Share In Good to Great, (HarperBusiness, 2001; http://www.jimcollins.com/media_topics/brutal-facts.html) Jim Collins explored, among other things, the ability of some people and organizations to effectively confront, deal with and overcome the harsh reality of long odds without losing heart. Collins called this ability to stay motivated in the face of brutal reality The Stockdale Paradox, named after Vice Admiral James Stockdale, the highest-ranking naval officer held as a POW in Vietnam.

According to Wikipedia, “Stockdale was held as a prisoner of war in the Hoa Lo prison for … seven years. Locked in leg irons in a bath stall, he was routinely tortured and beaten. When told by his captors that he was to be paraded in public, Stockdale slit his scalp with a razor to purposely disfigure himself so that his captors could not use him as propaganda. When they covered his head with a hat, he beat himself with a stool until his face was swollen beyond recognition. When Stockdale was discovered with information that could implicate his friends' ‘black activities,’ he slit his wrists so they could not torture him into confession.”

Collins asked Stockdale how he was able to cope and survive in the hopeless environment of the prison camp. Stockdale said, “I never doubted not only that I would get out but also that I would prevail and that I would turn the experience into the defining event of my life that, in retrospect, I wouldn’t trade.”

When Collins asked who didn’t make it out, Stockdale said, “Oh, that’s easy: the optimists. They were the ones who said, ‘We’re going to be out by Christmas.’ And Christmas would come and Christmas would go. And then they would say, ‘We’re going to be out by Easter.’ And Easter would come, and Easter would go. And then Thanksgiving, and then it would be Christmas again. And they died of a broken heart.

“This is a very important lesson. You must never confuse faith that you will prevail in the end—which you can never afford to lose—with the discipline to confront the most brutal facts of your current reality, whatever they might be.”

In our relatively comfortable world, few people face challenges on par to those Stockdale faced in the POW camp.

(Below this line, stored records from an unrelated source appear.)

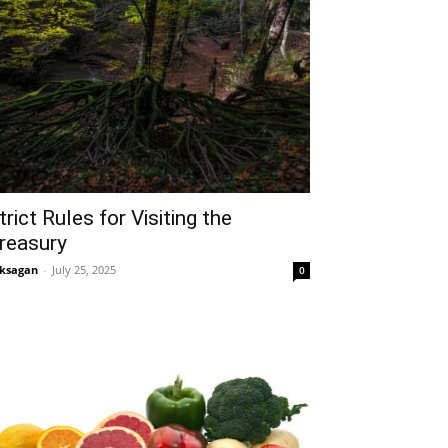
trict Rules for Visiting the
reasury
ksagan
-
July 25, 2025
0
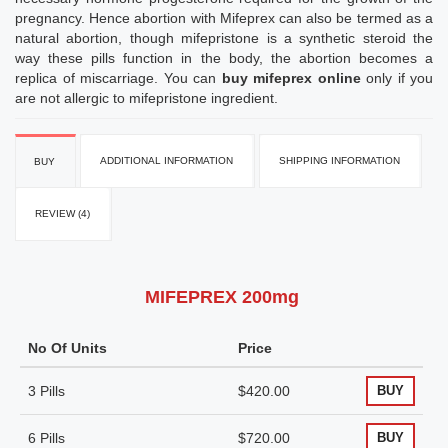
pregnancy. Hence abortion with Mifeprex can also be termed as a
natural abortion, though mifepristone is a synthetic steroid the
way these pills function in the body, the abortion becomes a
replica of miscarriage. You can
buy mifeprex online
only if you
are not allergic to mifepristone ingredient.
ADDITIONAL INFORMATION
SHIPPING INFORMATION
BUY
REVIEW (4)
MIFEPREX 200mg
No Of Units
Price
3 Pills
$420.00
BUY
6 Pills
$720.00
BUY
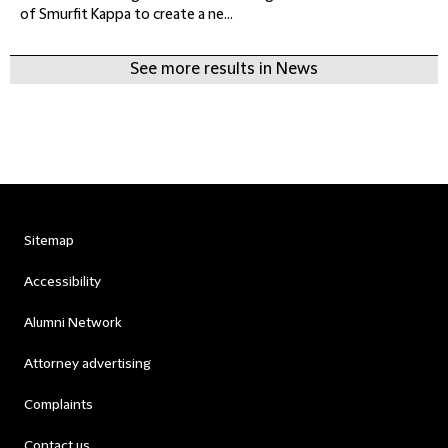
of Smurfit Kappa to create a ne...
See more results in News
Sitemap
Accessibility
Alumni Network
Attorney advertising
Complaints
Contact us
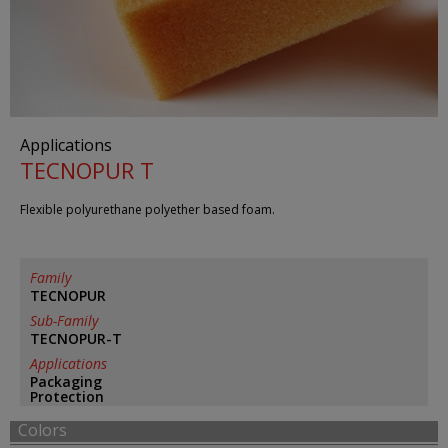
Applications
TECNOPUR T
Flexible polyurethane polyether based foam.
Family
TECNOPUR
Sub-Family
TECNOPUR-T
Applications
Packaging
Protection
Colors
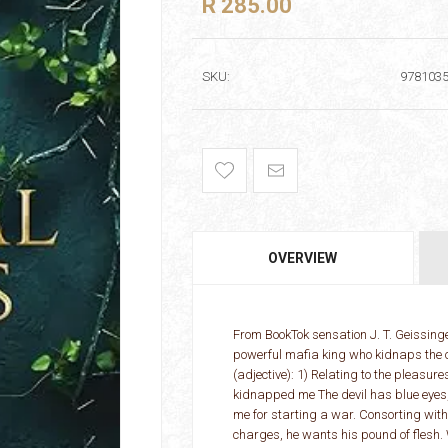
R 285.00
SKU:
978103
OVERVIEW
From BookTok sensation J. T. Geissin
powerful mafia king who kidnaps the o
(adjective): 1) Relating to the pleasu
kidnapped me The devil has blue eyes,
me for starting a war. Consorting with 
charges, he wants his pound of flesh. 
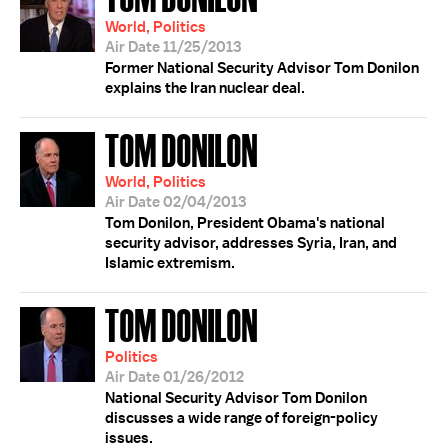
World, Politics
Air Date 11/25/2013
Former National Security Advisor Tom Donilon
explains the Iran nuclear deal.
TOM DONILON
World, Politics
Air Date 02/04/2013
Tom Donilon, President Obama's national
security advisor, addresses Syria, Iran, and
Islamic extremism.
TOM DONILON
Politics
Air Date 01/26/2012
National Security Advisor Tom Donilon
discusses a wide range of foreign-policy
issues.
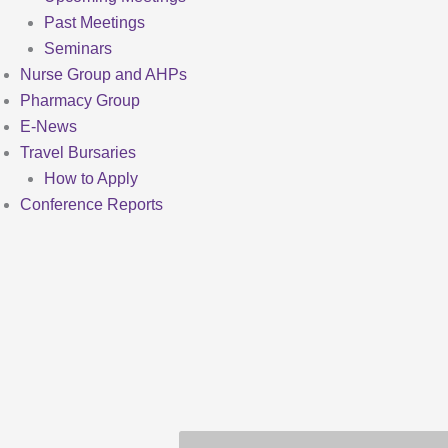
Past Meetings
Seminars
Nurse Group and AHPs
Pharmacy Group
E-News
Travel Bursaries
How to Apply
Conference Reports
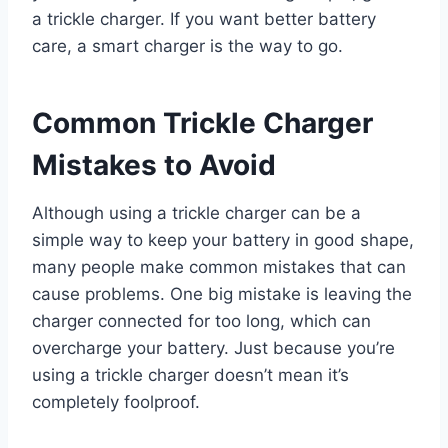
a trickle charger. If you want better battery
care, a smart charger is the way to go.
Common Trickle Charger
Mistakes to Avoid
Although using a trickle charger can be a
simple way to keep your battery in good shape,
many people make common mistakes that can
cause problems. One big mistake is leaving the
charger connected for too long, which can
overcharge your battery. Just because you’re
using a trickle charger doesn’t mean it’s
completely foolproof.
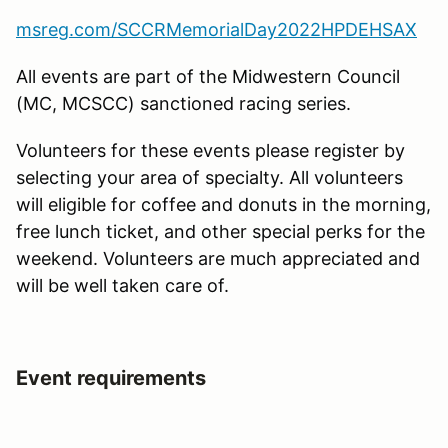
msreg.com/SCCRMemorialDay2022HPDEHSAX
All events are part of the Midwestern Council
(MC, MCSCC) sanctioned racing series.
Volunteers for these events please register by
selecting your area of specialty. All volunteers
will eligible for coffee and donuts in the morning,
free lunch ticket, and other special perks for the
weekend. Volunteers are much appreciated and
will be well taken care of.
Event requirements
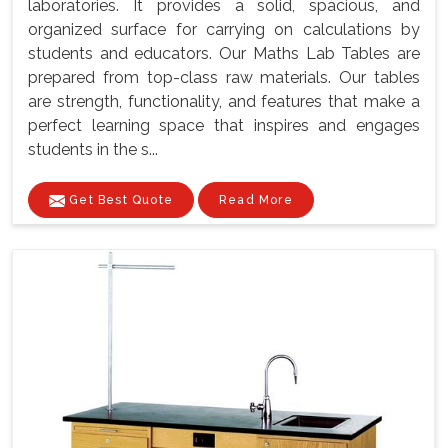
laboratories. It provides a solid, spacious, and
organized surface for carrying on calculations by
students and educators. Our Maths Lab Tables are
prepared from top-class raw materials. Our tables
are strength, functionality, and features that make a
perfect learning space that inspires and engages
students in the s...
Get Best Quote
Read More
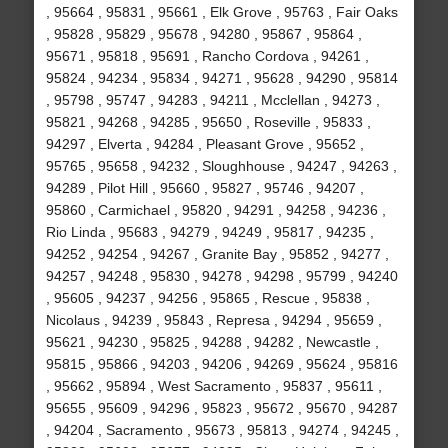
, 95664 , 95831 , 95661 , Elk Grove , 95763 , Fair Oaks
, 95828 , 95829 , 95678 , 94280 , 95867 , 95864 ,
95671 , 95818 , 95691 , Rancho Cordova , 94261 ,
95824 , 94234 , 95834 , 94271 , 95628 , 94290 , 95814
, 95798 , 95747 , 94283 , 94211 , Mcclellan , 94273 ,
95821 , 94268 , 94285 , 95650 , Roseville , 95833 ,
94297 , Elverta , 94284 , Pleasant Grove , 95652 ,
95765 , 95658 , 94232 , Sloughhouse , 94247 , 94263 ,
94289 , Pilot Hill , 95660 , 95827 , 95746 , 94207 ,
95860 , Carmichael , 95820 , 94291 , 94258 , 94236 ,
Rio Linda , 95683 , 94279 , 94249 , 95817 , 94235 ,
94252 , 94254 , 94267 , Granite Bay , 95852 , 94277 ,
94257 , 94248 , 95830 , 94278 , 94298 , 95799 , 94240
, 95605 , 94237 , 94256 , 95865 , Rescue , 95838 ,
Nicolaus , 94239 , 95843 , Represa , 94294 , 95659 ,
95621 , 94230 , 95825 , 94288 , 94282 , Newcastle ,
95815 , 95866 , 94203 , 94206 , 94269 , 95624 , 95816
, 95662 , 95894 , West Sacramento , 95837 , 95611 ,
95655 , 95609 , 94296 , 95823 , 95672 , 95670 , 94287
, 94204 , Sacramento , 95673 , 95813 , 94274 , 94245 ,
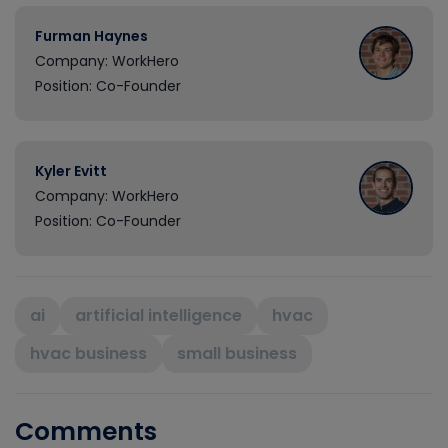
Furman Haynes
Company: WorkHero
Position: Co-Founder
Kyler Evitt
Company: WorkHero
Position: Co-Founder
ai
artificial intelligence
hvac
hvac business
small business
Comments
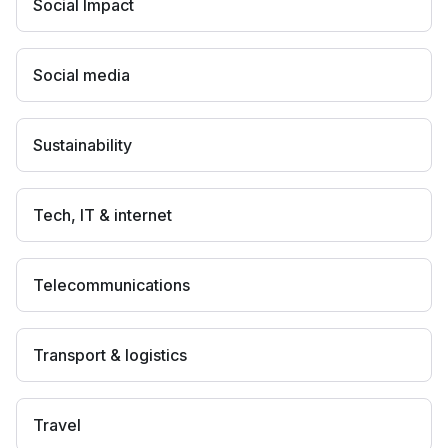
Social Impact
Social media
Sustainability
Tech, IT & internet
Telecommunications
Transport & logistics
Travel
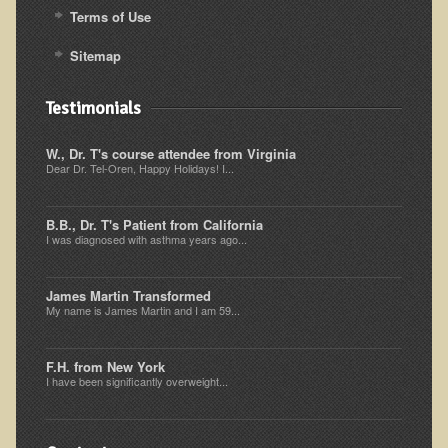
Terms of Use
Sitemap
Testimonials
W., Dr. T's course attendee from Virginia
Dear Dr. Tel-Oren, Happy Holidays! I...
B.B., Dr. T's Patient from California
I was diagnosed with asthma years ago...
James Martin Transformed
My name is James Martin and I am 59...
F.H. from New York
I have been significantly overweight...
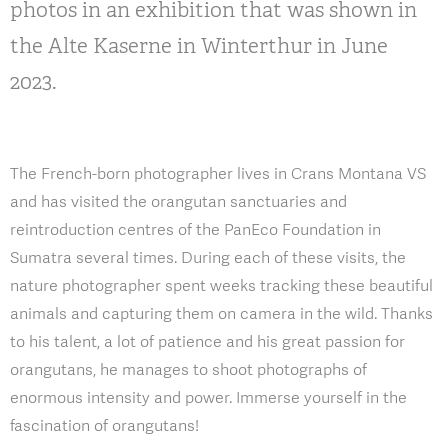
photos in an exhibition that was shown in
the Alte Kaserne in Winterthur in June
2023.
The French-born photographer lives in Crans Montana VS
and has visited the orangutan sanctuaries and
reintroduction centres of the PanEco Foundation in
Sumatra several times. During each of these visits, the
nature photographer spent weeks tracking these beautiful
animals and capturing them on camera in the wild. Thanks
to his talent, a lot of patience and his great passion for
orangutans, he manages to shoot photographs of
enormous intensity and power. Immerse yourself in the
fascination of orangutans!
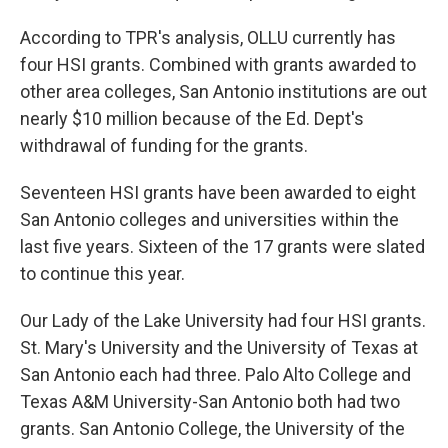
According to TPR's analysis, OLLU currently has
four HSI grants. Combined with grants awarded to
other area colleges, San Antonio institutions are out
nearly $10 million because of the Ed. Dept's
withdrawal of funding for the grants.
Seventeen HSI grants have been awarded to eight
San Antonio colleges and universities within the
last five years. Sixteen of the 17 grants were slated
to continue this year.
Our Lady of the Lake University had four HSI grants.
St. Mary's University and the University of Texas at
San Antonio each had three. Palo Alto College and
Texas A&M University-San Antonio both had two
grants. San Antonio College, the University of the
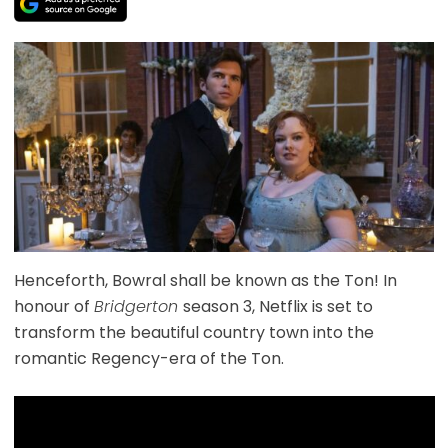
Henceforth, Bowral shall be known as the Ton! In
honour of
Bridgerton
season 3, Netflix is set to
transform the beautiful country town into the
romantic Regency-era of the Ton.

Nonetheless, we all face challenges from time to time – perhaps being laid off or problems in our families – that can leave us feeling hopeless and down.

The Stockdale Paradox can be applied to any situation, including the relatively less serious (thank God) challenges that we often face, as well as the more serious problems that we ultimately also will have to deal with.

We can never lose the faith that we will prevail in the end, and at the same time we must never shy away from confronting and addressing the most brutal facts about our current reality, whatever those facts might be.

That is how Stockdale got through his ordeal, and as case studies go, that's pretty compelling.

[Note: Stockdale later achieved questionable fame and funny, but somewhat unfair, ridicule as Ross Perot's running mate in the 1992 presidential election. Once you learn Stockdale's whole story, the Perot episode gains its proper perspective.]